__Request__.
The listing below holds a line with "Commandments which God" and a later line with "that if you". Write out those two lines and every line between them, exactly, and nothing else.

__Material for this task__.
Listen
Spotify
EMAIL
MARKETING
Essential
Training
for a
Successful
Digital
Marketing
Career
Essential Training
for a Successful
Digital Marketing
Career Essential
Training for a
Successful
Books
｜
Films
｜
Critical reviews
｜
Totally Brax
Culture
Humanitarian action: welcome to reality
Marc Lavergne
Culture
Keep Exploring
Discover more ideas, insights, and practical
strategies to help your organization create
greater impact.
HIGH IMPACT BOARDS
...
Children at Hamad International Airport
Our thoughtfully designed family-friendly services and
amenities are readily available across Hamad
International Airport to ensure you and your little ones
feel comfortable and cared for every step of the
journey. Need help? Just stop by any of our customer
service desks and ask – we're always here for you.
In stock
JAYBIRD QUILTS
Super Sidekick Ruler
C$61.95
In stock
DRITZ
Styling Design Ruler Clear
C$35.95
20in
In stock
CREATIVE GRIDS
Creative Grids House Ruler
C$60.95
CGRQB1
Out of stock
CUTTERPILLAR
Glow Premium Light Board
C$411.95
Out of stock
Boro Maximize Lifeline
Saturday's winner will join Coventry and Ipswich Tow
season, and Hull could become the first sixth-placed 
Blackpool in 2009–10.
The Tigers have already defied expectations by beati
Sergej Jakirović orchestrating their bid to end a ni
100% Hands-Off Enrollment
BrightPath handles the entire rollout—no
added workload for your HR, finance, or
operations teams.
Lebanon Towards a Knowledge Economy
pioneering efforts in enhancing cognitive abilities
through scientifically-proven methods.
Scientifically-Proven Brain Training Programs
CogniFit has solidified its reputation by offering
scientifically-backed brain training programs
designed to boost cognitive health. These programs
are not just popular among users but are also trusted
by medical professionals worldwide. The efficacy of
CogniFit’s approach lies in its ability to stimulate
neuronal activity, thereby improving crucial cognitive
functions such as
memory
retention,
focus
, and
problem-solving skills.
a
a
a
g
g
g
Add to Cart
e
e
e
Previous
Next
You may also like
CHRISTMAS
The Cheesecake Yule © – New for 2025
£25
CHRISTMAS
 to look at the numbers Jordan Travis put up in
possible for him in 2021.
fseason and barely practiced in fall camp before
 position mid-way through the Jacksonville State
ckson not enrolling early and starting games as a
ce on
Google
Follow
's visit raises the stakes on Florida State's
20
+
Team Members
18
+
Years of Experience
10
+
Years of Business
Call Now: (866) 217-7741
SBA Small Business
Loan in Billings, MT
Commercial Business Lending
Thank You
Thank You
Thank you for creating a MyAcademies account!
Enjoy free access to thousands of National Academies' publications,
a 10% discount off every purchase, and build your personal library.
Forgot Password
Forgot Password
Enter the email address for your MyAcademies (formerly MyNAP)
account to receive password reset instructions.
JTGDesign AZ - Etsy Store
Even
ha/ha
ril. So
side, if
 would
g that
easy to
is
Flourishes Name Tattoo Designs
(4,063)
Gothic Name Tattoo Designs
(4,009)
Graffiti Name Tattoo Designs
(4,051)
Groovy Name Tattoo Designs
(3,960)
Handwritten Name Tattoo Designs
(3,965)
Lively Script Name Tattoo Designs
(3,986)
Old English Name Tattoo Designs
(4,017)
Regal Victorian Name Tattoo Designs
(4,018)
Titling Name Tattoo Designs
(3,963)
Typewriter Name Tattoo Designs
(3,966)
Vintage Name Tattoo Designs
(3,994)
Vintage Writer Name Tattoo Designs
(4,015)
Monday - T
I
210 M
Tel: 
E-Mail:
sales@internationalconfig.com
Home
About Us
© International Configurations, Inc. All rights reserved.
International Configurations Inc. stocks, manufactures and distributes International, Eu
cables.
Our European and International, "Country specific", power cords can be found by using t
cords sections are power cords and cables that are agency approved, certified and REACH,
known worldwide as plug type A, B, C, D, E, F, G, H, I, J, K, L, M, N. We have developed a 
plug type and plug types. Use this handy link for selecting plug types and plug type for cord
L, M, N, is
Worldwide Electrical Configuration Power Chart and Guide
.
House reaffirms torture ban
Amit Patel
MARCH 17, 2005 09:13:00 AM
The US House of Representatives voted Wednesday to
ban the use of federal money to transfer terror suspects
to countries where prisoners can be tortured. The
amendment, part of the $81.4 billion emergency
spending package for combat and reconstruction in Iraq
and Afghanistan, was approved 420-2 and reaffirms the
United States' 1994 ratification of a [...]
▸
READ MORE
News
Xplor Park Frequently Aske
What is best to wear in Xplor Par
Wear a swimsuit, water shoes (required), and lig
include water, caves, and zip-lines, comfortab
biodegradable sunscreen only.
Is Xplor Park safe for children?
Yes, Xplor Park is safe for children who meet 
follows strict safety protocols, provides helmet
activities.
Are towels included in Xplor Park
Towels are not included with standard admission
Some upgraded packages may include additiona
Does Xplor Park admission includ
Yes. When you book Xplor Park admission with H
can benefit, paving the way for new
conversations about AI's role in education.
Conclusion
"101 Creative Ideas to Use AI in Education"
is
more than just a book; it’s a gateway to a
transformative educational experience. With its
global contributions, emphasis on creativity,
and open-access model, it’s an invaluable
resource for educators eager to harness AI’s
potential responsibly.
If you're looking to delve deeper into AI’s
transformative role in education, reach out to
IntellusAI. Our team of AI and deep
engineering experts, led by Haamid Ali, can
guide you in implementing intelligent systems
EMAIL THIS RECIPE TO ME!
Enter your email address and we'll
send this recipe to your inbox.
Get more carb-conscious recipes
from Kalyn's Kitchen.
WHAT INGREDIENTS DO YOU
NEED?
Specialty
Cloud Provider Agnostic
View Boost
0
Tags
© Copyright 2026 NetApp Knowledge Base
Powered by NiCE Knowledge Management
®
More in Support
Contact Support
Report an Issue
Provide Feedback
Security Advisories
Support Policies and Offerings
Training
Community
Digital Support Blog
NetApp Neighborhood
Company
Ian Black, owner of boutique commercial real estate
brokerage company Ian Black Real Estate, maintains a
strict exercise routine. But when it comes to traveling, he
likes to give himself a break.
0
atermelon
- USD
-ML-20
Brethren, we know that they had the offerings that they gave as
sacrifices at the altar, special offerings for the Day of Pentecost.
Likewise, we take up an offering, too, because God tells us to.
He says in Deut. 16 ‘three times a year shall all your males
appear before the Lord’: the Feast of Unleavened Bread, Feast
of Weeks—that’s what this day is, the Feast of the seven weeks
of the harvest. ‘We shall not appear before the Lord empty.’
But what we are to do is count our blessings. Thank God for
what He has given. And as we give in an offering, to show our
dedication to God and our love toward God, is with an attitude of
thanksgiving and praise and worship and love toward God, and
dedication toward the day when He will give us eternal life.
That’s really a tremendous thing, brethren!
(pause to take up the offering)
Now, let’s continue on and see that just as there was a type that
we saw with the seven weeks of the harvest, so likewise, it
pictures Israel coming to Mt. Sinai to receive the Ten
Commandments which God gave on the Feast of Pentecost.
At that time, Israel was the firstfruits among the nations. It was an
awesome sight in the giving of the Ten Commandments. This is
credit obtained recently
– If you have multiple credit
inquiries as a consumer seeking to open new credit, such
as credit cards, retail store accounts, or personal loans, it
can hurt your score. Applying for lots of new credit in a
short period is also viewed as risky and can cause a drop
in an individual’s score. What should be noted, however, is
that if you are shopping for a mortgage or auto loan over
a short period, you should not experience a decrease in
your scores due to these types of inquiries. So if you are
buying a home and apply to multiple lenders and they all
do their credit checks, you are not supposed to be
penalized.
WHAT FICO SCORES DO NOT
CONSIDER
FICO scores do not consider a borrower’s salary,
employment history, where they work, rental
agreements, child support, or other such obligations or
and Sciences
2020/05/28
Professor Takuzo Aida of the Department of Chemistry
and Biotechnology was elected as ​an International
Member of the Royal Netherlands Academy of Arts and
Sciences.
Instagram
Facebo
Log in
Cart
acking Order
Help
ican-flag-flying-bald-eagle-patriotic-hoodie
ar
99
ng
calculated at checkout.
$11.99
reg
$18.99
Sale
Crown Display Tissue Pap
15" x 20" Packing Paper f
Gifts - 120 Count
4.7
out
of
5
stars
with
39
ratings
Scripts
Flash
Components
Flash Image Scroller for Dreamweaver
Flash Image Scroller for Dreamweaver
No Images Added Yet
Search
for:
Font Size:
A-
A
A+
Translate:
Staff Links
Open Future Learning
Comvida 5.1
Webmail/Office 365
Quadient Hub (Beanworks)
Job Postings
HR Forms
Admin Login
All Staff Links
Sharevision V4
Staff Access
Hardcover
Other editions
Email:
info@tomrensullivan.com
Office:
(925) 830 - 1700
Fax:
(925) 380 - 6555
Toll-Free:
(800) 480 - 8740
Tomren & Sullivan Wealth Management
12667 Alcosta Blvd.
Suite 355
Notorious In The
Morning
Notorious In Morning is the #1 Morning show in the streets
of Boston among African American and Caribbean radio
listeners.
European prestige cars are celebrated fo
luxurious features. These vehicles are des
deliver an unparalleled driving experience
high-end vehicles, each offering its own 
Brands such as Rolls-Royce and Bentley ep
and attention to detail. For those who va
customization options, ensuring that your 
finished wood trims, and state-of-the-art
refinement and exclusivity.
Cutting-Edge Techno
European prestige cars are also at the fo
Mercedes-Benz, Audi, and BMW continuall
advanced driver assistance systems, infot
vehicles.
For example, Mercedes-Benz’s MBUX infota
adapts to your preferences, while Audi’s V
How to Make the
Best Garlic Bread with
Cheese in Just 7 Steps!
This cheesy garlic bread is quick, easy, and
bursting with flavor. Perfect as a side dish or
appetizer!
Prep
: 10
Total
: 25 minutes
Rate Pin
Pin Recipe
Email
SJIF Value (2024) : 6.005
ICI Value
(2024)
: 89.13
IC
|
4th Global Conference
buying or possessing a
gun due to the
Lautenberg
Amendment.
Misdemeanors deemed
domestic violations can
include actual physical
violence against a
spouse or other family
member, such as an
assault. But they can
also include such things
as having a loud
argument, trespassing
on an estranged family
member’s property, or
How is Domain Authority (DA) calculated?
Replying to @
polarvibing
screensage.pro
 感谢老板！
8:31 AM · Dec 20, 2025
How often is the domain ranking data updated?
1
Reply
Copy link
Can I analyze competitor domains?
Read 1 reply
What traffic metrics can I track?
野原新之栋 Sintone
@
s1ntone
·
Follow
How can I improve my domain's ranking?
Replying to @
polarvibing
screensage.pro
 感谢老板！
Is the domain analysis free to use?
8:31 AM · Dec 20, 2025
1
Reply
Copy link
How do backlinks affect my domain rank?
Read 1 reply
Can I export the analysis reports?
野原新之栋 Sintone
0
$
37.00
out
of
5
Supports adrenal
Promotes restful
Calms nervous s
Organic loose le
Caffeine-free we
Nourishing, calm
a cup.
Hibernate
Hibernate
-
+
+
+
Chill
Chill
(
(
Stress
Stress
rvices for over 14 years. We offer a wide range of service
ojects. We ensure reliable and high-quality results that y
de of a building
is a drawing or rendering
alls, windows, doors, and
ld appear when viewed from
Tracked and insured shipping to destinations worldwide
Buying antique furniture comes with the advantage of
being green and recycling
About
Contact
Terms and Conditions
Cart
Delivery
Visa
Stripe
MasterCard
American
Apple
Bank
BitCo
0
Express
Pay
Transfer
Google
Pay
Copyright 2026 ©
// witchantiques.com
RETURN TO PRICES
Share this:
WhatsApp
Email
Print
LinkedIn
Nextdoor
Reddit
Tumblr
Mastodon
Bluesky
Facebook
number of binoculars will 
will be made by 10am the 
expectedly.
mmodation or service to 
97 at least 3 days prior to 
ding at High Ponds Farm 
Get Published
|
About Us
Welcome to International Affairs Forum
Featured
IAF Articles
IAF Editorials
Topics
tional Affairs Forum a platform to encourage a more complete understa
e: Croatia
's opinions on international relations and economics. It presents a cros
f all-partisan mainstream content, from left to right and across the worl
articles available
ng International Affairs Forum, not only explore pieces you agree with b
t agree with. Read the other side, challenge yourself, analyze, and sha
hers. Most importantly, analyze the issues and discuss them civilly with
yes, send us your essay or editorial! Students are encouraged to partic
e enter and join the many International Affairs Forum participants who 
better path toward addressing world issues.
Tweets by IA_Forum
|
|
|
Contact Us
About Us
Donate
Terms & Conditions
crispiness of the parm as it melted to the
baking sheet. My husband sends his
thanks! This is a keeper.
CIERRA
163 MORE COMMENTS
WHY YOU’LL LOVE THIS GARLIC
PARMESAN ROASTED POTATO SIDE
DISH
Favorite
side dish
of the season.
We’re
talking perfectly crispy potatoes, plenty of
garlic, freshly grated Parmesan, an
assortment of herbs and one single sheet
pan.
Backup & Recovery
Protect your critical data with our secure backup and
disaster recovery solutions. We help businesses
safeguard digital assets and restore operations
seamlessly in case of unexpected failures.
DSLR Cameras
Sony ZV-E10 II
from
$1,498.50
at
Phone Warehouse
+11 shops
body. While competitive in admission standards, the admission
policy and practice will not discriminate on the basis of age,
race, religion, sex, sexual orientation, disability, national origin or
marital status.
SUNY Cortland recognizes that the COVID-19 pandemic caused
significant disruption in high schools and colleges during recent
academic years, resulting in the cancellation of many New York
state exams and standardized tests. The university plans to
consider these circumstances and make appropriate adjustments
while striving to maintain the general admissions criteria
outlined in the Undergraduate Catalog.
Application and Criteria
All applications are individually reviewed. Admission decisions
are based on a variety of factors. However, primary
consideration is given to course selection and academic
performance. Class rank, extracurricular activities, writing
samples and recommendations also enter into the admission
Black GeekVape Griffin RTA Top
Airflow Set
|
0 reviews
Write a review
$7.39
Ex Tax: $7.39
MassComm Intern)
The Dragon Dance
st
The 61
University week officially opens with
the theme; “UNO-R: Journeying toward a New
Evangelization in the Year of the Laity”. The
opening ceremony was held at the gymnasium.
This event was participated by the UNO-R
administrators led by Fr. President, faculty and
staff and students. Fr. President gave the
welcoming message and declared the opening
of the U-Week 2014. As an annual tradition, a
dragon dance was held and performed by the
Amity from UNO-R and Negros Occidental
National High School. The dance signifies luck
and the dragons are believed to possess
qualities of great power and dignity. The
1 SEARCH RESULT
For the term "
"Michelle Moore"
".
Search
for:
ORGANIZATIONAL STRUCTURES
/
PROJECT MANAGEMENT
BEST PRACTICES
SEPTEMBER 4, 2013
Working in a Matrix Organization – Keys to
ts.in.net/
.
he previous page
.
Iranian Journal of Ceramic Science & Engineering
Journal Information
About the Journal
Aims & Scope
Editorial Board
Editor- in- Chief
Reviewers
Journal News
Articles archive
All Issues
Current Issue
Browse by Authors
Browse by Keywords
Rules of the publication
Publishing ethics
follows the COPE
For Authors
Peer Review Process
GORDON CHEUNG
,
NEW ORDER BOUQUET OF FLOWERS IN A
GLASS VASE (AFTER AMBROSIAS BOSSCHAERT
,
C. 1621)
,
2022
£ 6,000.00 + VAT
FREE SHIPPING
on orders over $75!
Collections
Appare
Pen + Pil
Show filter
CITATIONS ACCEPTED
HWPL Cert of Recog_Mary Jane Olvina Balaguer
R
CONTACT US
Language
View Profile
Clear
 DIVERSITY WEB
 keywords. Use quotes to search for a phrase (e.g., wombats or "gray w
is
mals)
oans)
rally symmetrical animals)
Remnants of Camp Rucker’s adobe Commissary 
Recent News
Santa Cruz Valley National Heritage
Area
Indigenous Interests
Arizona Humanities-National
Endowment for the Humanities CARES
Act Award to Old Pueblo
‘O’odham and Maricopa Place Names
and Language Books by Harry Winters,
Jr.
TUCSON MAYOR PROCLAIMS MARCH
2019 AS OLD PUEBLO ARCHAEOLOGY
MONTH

__Output of the exercise__.
Commandments which God gave on the Feast of Pentecost.
At that time, Israel was the firstfruits among the nations. It was an
awesome sight in the giving of the Ten Commandments. This is
credit obtained recently
– If you have multiple credit
inquiries as a consumer seeking to open new credit, such
as credit cards, retail store accounts, or personal loans, it
can hurt your score. Applying for lots of new credit in a
short period is also viewed as risky and can cause a drop
in an individual’s score. What should be noted, however, is
that if you are shopping for a mortgage or auto loan over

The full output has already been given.